What you should do:
Repeat the listing exactly. Any picture in it should be left out of the copy.

Data records:
-- -- --

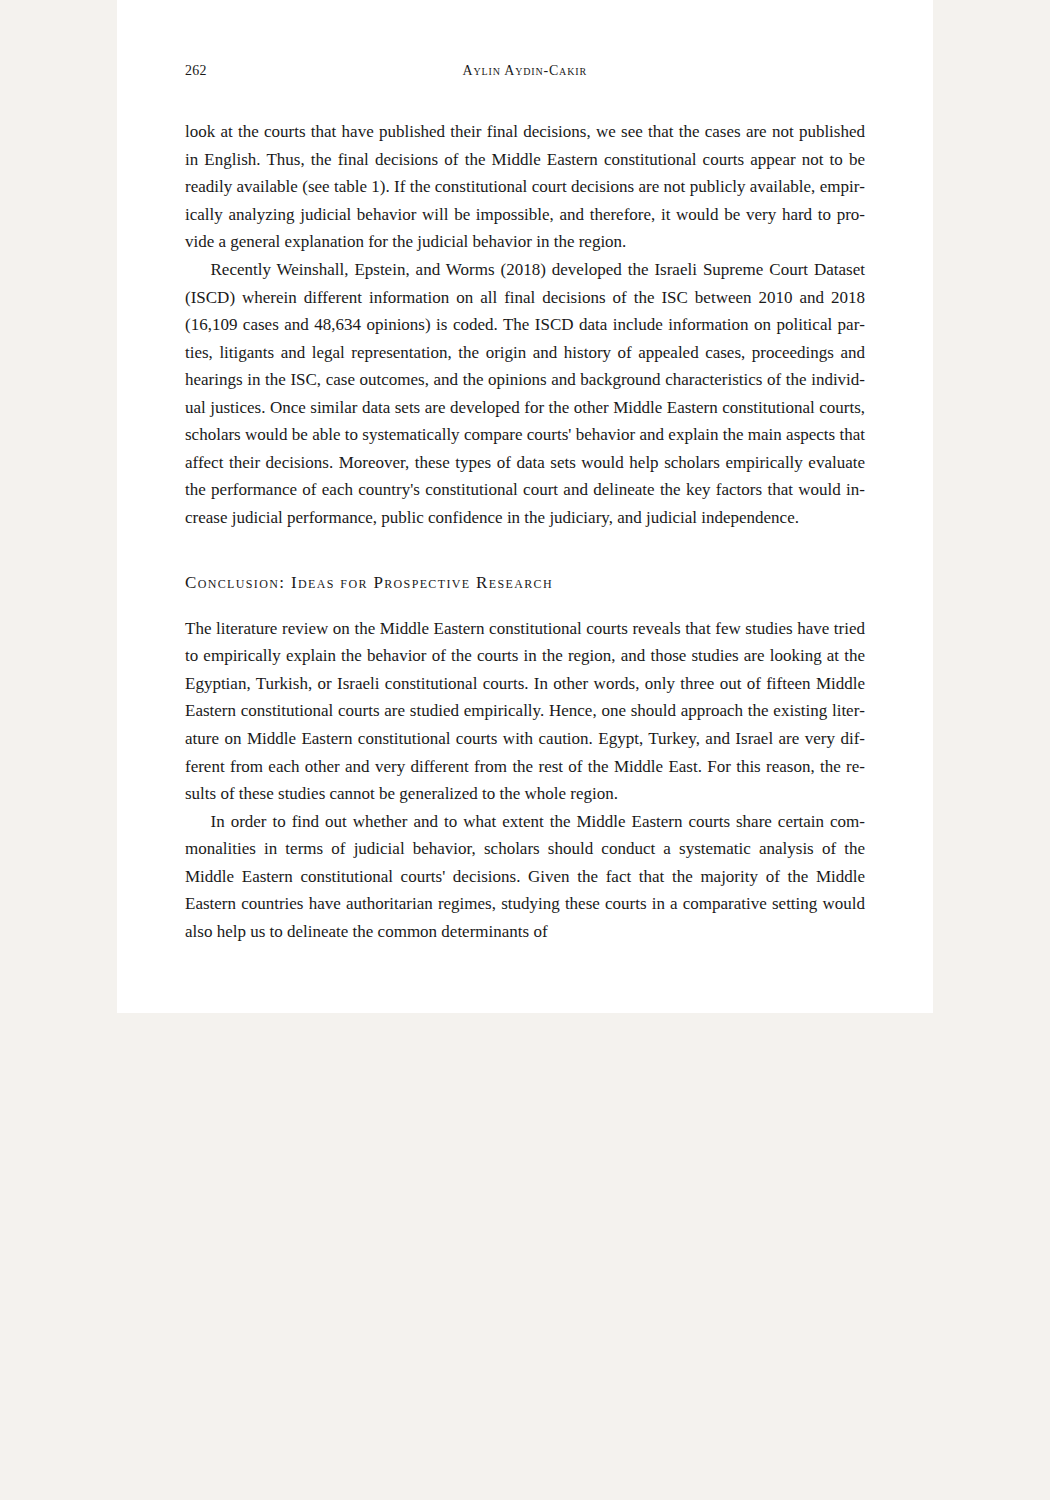262 Aylin Aydin-Cakir
look at the courts that have published their final decisions, we see that the cases are not published in English. Thus, the final decisions of the Middle Eastern constitutional courts appear not to be readily available (see table 1). If the constitutional court decisions are not publicly available, empirically analyzing judicial behavior will be impossible, and therefore, it would be very hard to provide a general explanation for the judicial behavior in the region.
Recently Weinshall, Epstein, and Worms (2018) developed the Israeli Supreme Court Dataset (ISCD) wherein different information on all final decisions of the ISC between 2010 and 2018 (16,109 cases and 48,634 opinions) is coded. The ISCD data include information on political parties, litigants and legal representation, the origin and history of appealed cases, proceedings and hearings in the ISC, case outcomes, and the opinions and background characteristics of the individual justices. Once similar data sets are developed for the other Middle Eastern constitutional courts, scholars would be able to systematically compare courts' behavior and explain the main aspects that affect their decisions. Moreover, these types of data sets would help scholars empirically evaluate the performance of each country's constitutional court and delineate the key factors that would increase judicial performance, public confidence in the judiciary, and judicial independence.
Conclusion: Ideas for Prospective Research
The literature review on the Middle Eastern constitutional courts reveals that few studies have tried to empirically explain the behavior of the courts in the region, and those studies are looking at the Egyptian, Turkish, or Israeli constitutional courts. In other words, only three out of fifteen Middle Eastern constitutional courts are studied empirically. Hence, one should approach the existing literature on Middle Eastern constitutional courts with caution. Egypt, Turkey, and Israel are very different from each other and very different from the rest of the Middle East. For this reason, the results of these studies cannot be generalized to the whole region.
In order to find out whether and to what extent the Middle Eastern courts share certain commonalities in terms of judicial behavior, scholars should conduct a systematic analysis of the Middle Eastern constitutional courts' decisions. Given the fact that the majority of the Middle Eastern countries have authoritarian regimes, studying these courts in a comparative setting would also help us to delineate the common determinants of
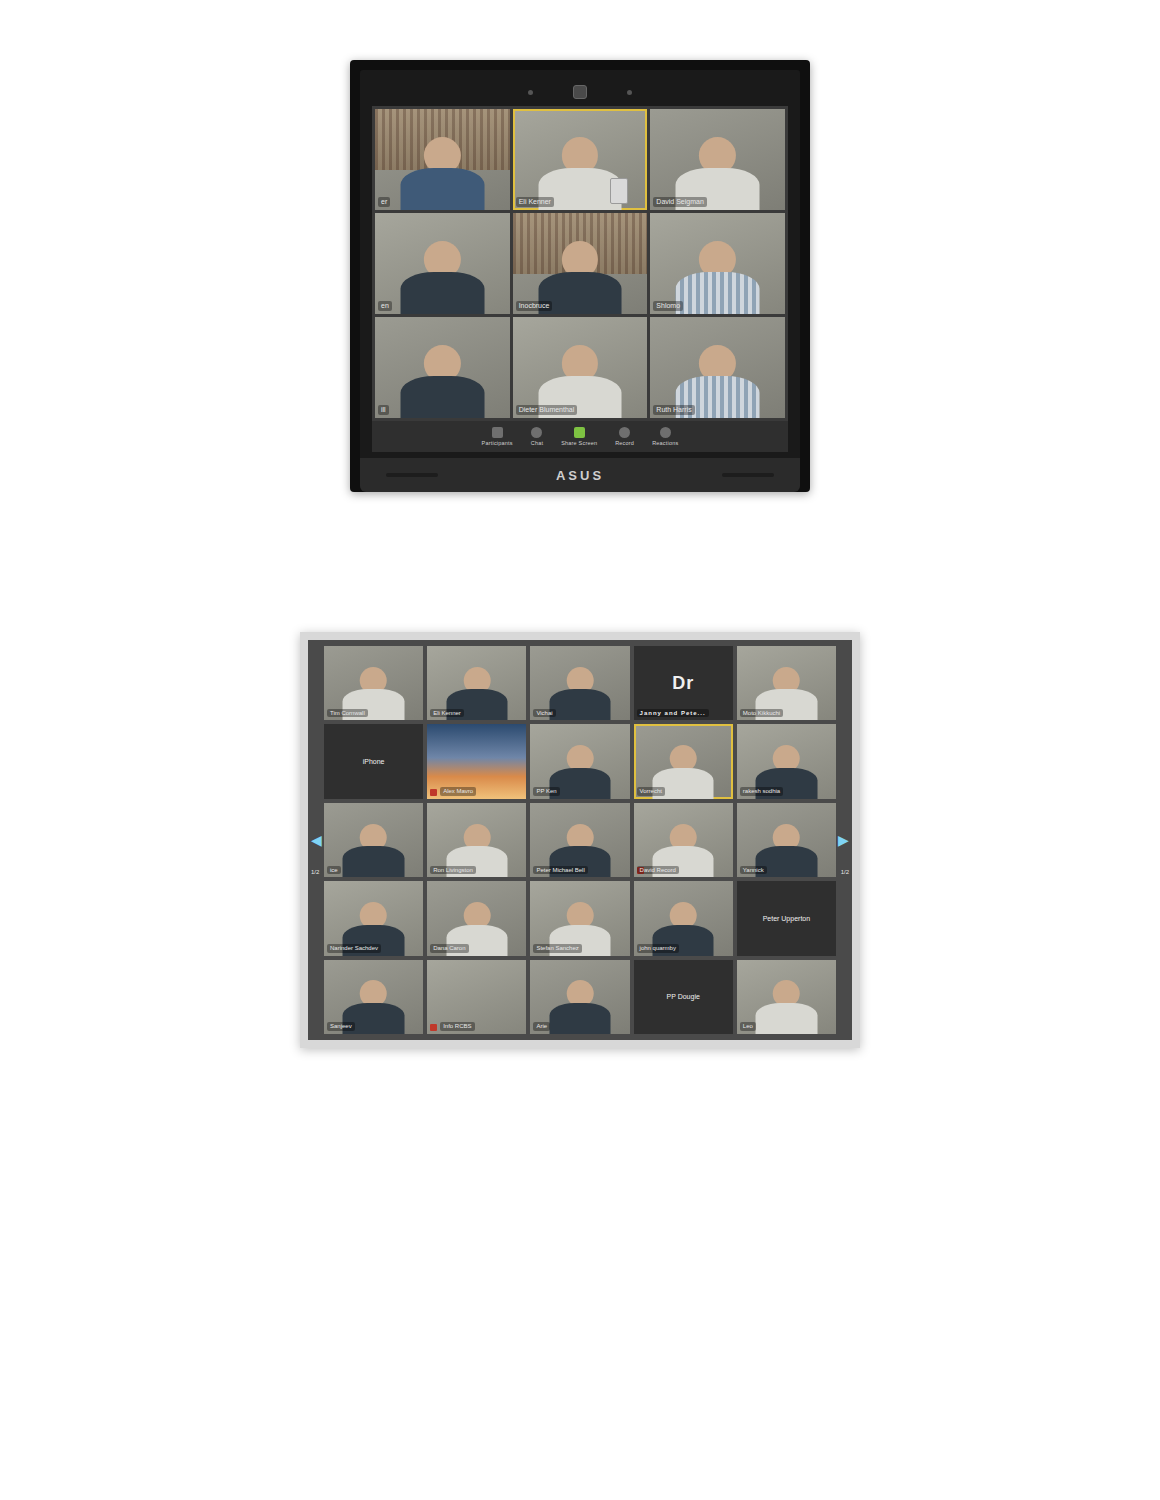Photograph of a laptop screen showing a Zoom video call with nine participants in a three-by-three grid.
er
Eli Kenner
David Seigman
en
Inocbruce
Shlomo
ill
Dieter Blumenthal
Ruth Harris
Participants
Chat
Share Screen
Record
Reactions
ASUS
Photograph of a screen showing a larger Zoom gallery view with roughly twenty-five participant tiles, some showing names only.
◀ ▶ 1/2 1/2
Tim Cornwall
Eli Kenner
Vichai
Dr Janny and Pete...
Moto Kikkuchi
iPhone
Alex Mavro
PP Ken
Vorrecht
rakesh sodhia
ice
Ron Livingston
Peter Michael Bell
David Record
Yannick
Narinder Sachdev
Dana Caron
Stefan Sanchez
john quarmby
Peter Upperton
Sanjeev
Info RCBS
Arie
PP Dougie
Leo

-- -- --

Answer space:
262 Aylin Aydin-Cakir
look at the courts that have published their final decisions, we see that the cases are not published in English. Thus, the final decisions of the Middle Eastern constitutional courts appear not to be readily available (see table 1). If the constitutional court decisions are not publicly available, empirically analyzing judicial behavior will be impossible, and therefore, it would be very hard to provide a general explanation for the judicial behavior in the region.
Recently Weinshall, Epstein, and Worms (2018) developed the Israeli Supreme Court Dataset (ISCD) wherein different information on all final decisions of the ISC between 2010 and 2018 (16,109 cases and 48,634 opinions) is coded. The ISCD data include information on political parties, litigants and legal representation, the origin and history of appealed cases, proceedings and hearings in the ISC, case outcomes, and the opinions and background characteristics of the individual justices. Once similar data sets are developed for the other Middle Eastern constitutional courts, scholars would be able to systematically compare courts' behavior and explain the main aspects that affect their decisions. Moreover, these types of data sets would help scholars empirically evaluate the performance of each country's constitutional court and delineate the key factors that would increase judicial performance, public confidence in the judiciary, and judicial independence.
Conclusion: Ideas for Prospective Research
The literature review on the Middle Eastern constitutional courts reveals that few studies have tried to empirically explain the behavior of the courts in the region, and those studies are looking at the Egyptian, Turkish, or Israeli constitutional courts. In other words, only three out of fifteen Middle Eastern constitutional courts are studied empirically. Hence, one should approach the existing literature on Middle Eastern constitutional courts with caution. Egypt, Turkey, and Israel are very different from each other and very different from the rest of the Middle East. For this reason, the results of these studies cannot be generalized to the whole region.
In order to find out whether and to what extent the Middle Eastern courts share certain commonalities in terms of judicial behavior, scholars should conduct a systematic analysis of the Middle Eastern constitutional courts' decisions. Given the fact that the majority of the Middle Eastern countries have authoritarian regimes, studying these courts in a comparative setting would also help us to delineate the common determinants of
Photograph of a laptop screen showing a Zoom video call with nine participants in a three-by-three grid.
er
Eli Kenner
David Seigman
en
Inocbruce
Shlomo
ill
Dieter Blumenthal
Ruth Harris
Participants
Chat
Share Screen
Record
Reactions
ASUS
Photograph of a screen showing a larger Zoom gallery view with roughly twenty-five participant tiles, some showing names only.
◀ ▶ 1/2 1/2
Tim Cornwall
Eli Kenner
Vichai
Dr Janny and Pete...
Moto Kikkuchi
iPhone
Alex Mavro
PP Ken
Vorrecht
rakesh sodhia
ice
Ron Livingston
Peter Michael Bell
David Record
Yannick
Narinder Sachdev
Dana Caron
Stefan Sanchez
john quarmby
Peter Upperton
Sanjeev
Info RCBS
Arie
PP Dougie
Leo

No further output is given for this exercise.